- [Exercise data]

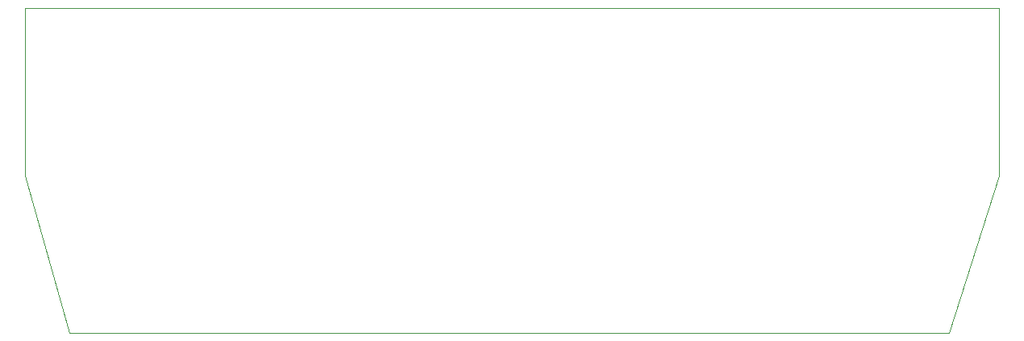
<source format=gm1>
%TF.GenerationSoftware,KiCad,Pcbnew,8.0.1*%
%TF.CreationDate,2024-06-26T21:25:31+01:00*%
%TF.ProjectId,MINI_TRUNK_6_MAIN,4d494e49-5f54-4525-954e-4b5f365f4d41,rev?*%
%TF.SameCoordinates,Original*%
%TF.FileFunction,Profile,NP*%
%FSLAX46Y46*%
G04 Gerber Fmt 4.6, Leading zero omitted, Abs format (unit mm)*
G04 Created by KiCad (PCBNEW 8.0.1) date 2024-06-26 21:25:31*
%MOMM*%
%LPD*%
G01*
G04 APERTURE LIST*
%TA.AperFunction,Profile*%
%ADD10C,0.050000*%
%TD*%
G04 APERTURE END LIST*
D10*
X211290000Y-119180000D02*
X118980000Y-119180000D01*
X114270000Y-85070000D02*
X216540000Y-85070000D01*
X216540000Y-102720000D02*
X211290000Y-119180000D01*
X114270000Y-102720000D02*
X118980000Y-119180000D01*
X114270000Y-85070000D02*
X114270000Y-102720000D01*
X216540000Y-85070000D02*
X216540000Y-102720000D01*
M02*

</source>
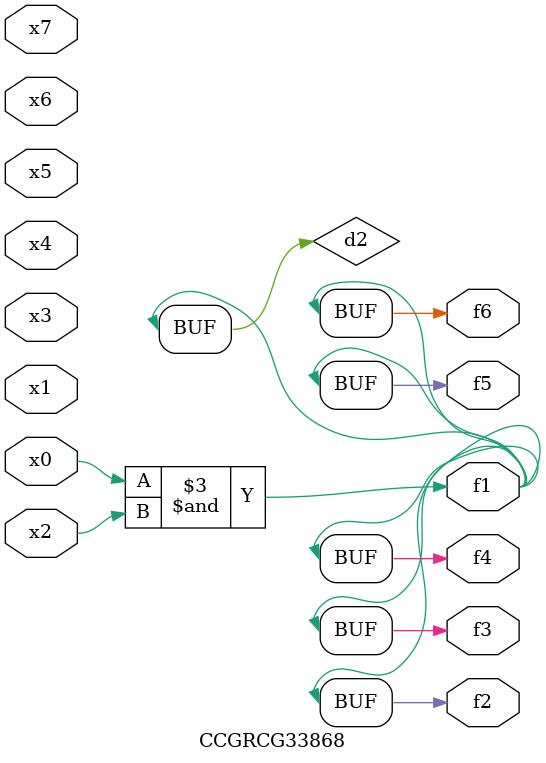
<source format=v>
module CCGRCG33868(
	input x0, x1, x2, x3, x4, x5, x6, x7,
	output f1, f2, f3, f4, f5, f6
);

	wire d1, d2;

	nor (d1, x3, x6);
	and (d2, x0, x2);
	assign f1 = d2;
	assign f2 = d2;
	assign f3 = d2;
	assign f4 = d2;
	assign f5 = d2;
	assign f6 = d2;
endmodule

</source>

- [Work item] Look through the records and gather each line with the word "KiCad".

- [Answer to this exercise]
%TF.GenerationSoftware,KiCad,Pcbnew,8.0.1*%
G04 Created by KiCad (PCBNEW 8.0.1) date 2024-06-26 21:25:31*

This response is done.